2015 offseason preview: Los Angeles Angels

After finishing with the best record in the majors in 2014, the Los Angeles Angels fell to 85-77, missing the second wild card by one game. Mike Trout once again played at an MVP level, but the offense still plummeted from 773 runs (first in the AL) to 661 runs (12th). Billy Eppler, an assistant general manager with the Yankees since 2011, takes over as the new GM from Jerry Dipoto, who resigned in July amid rumors of conflicts with manager Mike Scioscia.

What do they need: The Trout-plus-depth approach of 2014 didn't work in 2015, and now the Angels have holes all over the place. When the team angrily parted ways with Josh Hamilton, Matt Joyce was shifted from a proposed DH role to left field but had a miserable season. As a result, Angels left fielders ended up with the worst production in the majors with a .216/.275/.317 line. Joyce is gone, but there's no left fielder to take his place. Third baseman David Freese and catcher Chris Iannetta also are free agents. Second base isn't in great shape as Johnny Giavotella was adequate with the bat but an adventure on defense. Albert Pujols hit 40 home runs but hit just .244 with a .307 OBP. And outside of Kole Calhoun, there isn't a decent left-handed bat on the roster.

The one looming after 2016 was fixed on Thursday night with the acquisition of Andrelton Simmons from the Braves for pitchers Sean Newcomb and Chris Ellis, the team's top two prospects.

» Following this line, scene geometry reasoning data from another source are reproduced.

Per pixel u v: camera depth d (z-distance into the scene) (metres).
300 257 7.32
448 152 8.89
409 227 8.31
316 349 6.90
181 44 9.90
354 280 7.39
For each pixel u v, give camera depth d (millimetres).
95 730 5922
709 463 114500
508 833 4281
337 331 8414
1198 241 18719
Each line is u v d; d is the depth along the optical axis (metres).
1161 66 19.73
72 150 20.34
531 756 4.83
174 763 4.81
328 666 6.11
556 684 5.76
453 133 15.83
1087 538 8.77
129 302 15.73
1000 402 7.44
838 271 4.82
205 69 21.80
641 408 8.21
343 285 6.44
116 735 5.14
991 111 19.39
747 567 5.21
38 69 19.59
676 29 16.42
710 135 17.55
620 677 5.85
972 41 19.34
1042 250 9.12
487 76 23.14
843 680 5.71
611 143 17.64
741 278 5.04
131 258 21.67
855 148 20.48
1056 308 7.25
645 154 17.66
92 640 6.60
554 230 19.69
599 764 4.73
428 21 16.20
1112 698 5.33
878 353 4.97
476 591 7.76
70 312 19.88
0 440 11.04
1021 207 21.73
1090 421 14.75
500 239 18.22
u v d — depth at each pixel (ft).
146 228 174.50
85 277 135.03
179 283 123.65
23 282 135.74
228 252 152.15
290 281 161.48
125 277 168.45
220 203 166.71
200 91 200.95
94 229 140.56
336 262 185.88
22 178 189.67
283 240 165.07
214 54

Veteran Erick Aybar, coming off a bad season and with one year remaining on his contract, was included in the trade. Simmons is signed through 2020 and while his offense has regressed from 2013, he remains a plus-plus defender.

Guy on the rise: Andrew Heaney, acquired for Howie Kendrick, had a promising rookie season, going 6-4 with a 3.49 ERA in 18 starts. He's probably not a top-of-the-rotation guy given his so-so strikeout rate, but if he can continue to get ground balls with his low-90s sinker, he should be an effective No. 3-type starter.

Prospect to anticipate: Newcomb, a hard-throwing lefty, was the top prospect in a very thin system. Kyle Kubitza -- who owns a career .376 OBP in the minors -- is the default option at third base, but he lacks power and a .271/.357/.443 line at Salt Lake isn't too impressive. He struggled in an initial brief trial with the Angels but unless another move comes he'll get a chance to start.

Winter action plan: The good news is that Jered Weaver and C.J. Wilson, both making $20 million in 2016, are off the books after this season, so the Angels could dip into the free-agent market. Jason Heyward would solve the outfield corner issue (with Calhoun moving to left field) and also provide a left-handed bat with on-base ability. Justin Upton and Yoenis Cespedes have to be considered possibilities as well.

The Simmons trade means there isn't much left in the farm system, so any further additions will likely come via free agency or will be one-year fixes, somebody like Martin Prado at third base. The Angels have depth in the rotation with seven solid candidates and the infield defense will certainly be better with Simmons, but any chance at getting back to the postseason rests on Eppler figuring how to build an offense around Trout.